We also see how the house slowly starts to take the personality of Eleanor. At first when Eleanor and Theodora go to explore the house, Eleanor wears the red sweater and Theodora the yellow shirt. The color red over here could mean desire, longing, danger and yellow could mean caution and egoism which radiates the different personalities both the characters possess. Later when blood is spilled on Theodora’s clothes, she borrows Eleanor’s clothes and later wears her Red Sweater, a sign that she is taking the personality of Eleanor.
In the end Eleanor is finally consumed by the insanity of hill house. She climbs the stairway of the library where she says “I have broken the spell of Hill House, I am home…. now to climb.” Meaning that she has finally found that sense of belonging which she wanted all her life. But we know throughout the history of the house that whoever has been able to live in it has ended up dead which is surrounded by unnatural circumstances. Dr. Montague knows that these are signs that something terrible is going to happen and that is why he asks Eleanor to leave.
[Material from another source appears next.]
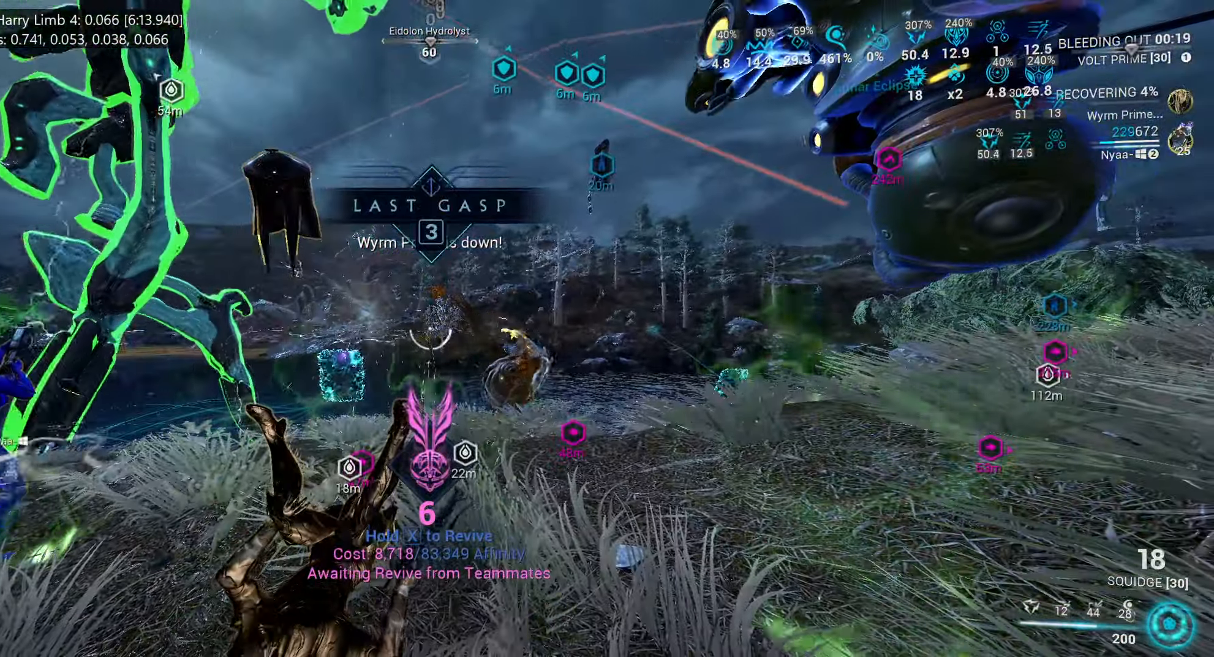
{"keys": ["x"], "mouse": []}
Eleanor was now “possessed” and in the state of absolute reality and when driving her car, she finally had the sense of belonging. She has finally broken the spell and now is in the middle of the oleander square where everything she thinks now is in terms of a fairy-tale. She crashed into the tree because Hill House is where she felt truly happy and did it because she wanted to become a part of the house. It also could be because she had no place else to go. The house had exploited her weakness and wanted her to become a part of it, and she did.